Panting, blinking at the disarray and feeling utterly and abjectly foolish, he escaped the wreckage of his violence. Eager to forget so unseemly an outburst, he hastened three steps a stride down the cramped flights to small shuddering vestibule, where his sozzled hopes told him Asthetica was even now reading his reply. He almost fell the final flight when found that though indeed the beautiful lady was there, so was the Reive of Lot-in-the-hole, arriving just in time to witness Lord Fold pluck Economous’ heartfelt note from the Asthetica’s unwary grasp.

To her eternal credit, Asthetica betrayed wide-eyed and red-cheeked shame at the audicity and discourtesy of her guest and made a flapping attempt to take the letter back but was simply thwarted by a raised hand from the reive.

Eyes angry and wide, cognisant of the dire consequence for any lowly soul who dared raise threat against a peer, Economous took a single step down.

The Reive looked up at him with an arch smile the hopeless you fellow slowly descended the last steps. “Such a handsome invitation, man,” he purred with supreme self-confidence. “What a fine and steady hand you have. ’Tis almost pity to break such a noble soul with the information that she chooses to grace this honoured body –” flourishing his hand with a twirl of purple-gloved fingers and flick of wide mauve hems of his sleek frockcoat, he gave a mocking bow to indicate himself “– with her excellent and steady company…

With a wine-sodden rush in his humours and a flash of red passion so recently revealed in his garret, Economous staggered a second step towards the upstart.

“Alas for you, dear fellow, and you inadequate charms,” Lord Fold continued. “This excellent and steady maid will be with me for the Year Sending at none other than Sashette’s.” Dropping the name of that finest and most fashionable of fine eateries as if it were a trifling thing, the high-blown fellow blinked at Economous, knowing, owl-like. Infinitely secure in his elevated status, a foul gleam in his eyes dared the poorer, lower born man to do more, to go further, to take up his little, low-station anger and act!

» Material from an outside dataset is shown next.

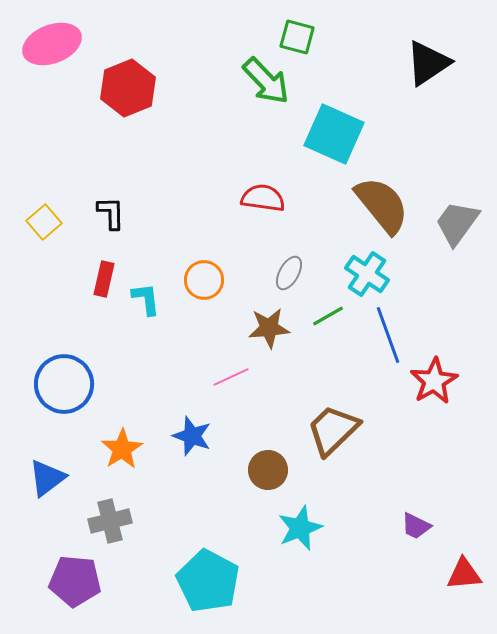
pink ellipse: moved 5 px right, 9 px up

“He’s married already, y’know,” Economous slurred in defiance, addressing Asthetica now as if the Reive of Lot-in-the-hole was not there.

Gasping, clutching at her pale, quivering throat, Asthetica looked at him wide-eyed, maybe even ashamed. “I know,” she said in a small voice.

“Why you coarse and stupid fellow!” Lord Fold declaimed with a sneering guffaw. “She already has knowledge of this! Surely if you cannot be so patently stupid and louse-headed to fail to apprehend that a man of broad power and high circumstance such as I could not be so without such slight details being common knowledge. If this is all that vexes you, boy, then know that this steady maid beside me has contented herself as my mistress…” He took Asthetica’s arm in his and patted it possessively.


Flummoxed and desperate to avoid the violence he was sure he would perpetrate if he remained even a breath longer, Economous shoved clumsily between Asthetica and the reive, causing the maiden to cry in alarm. Stumbling from the vestibule and out into the last evening of the old year without hat or neckerchief like some life-lost wastrel, he pushed roughly past the reive’s spurns and hurried down the To-Market lane before him, ignoring the cries of consternation from behind.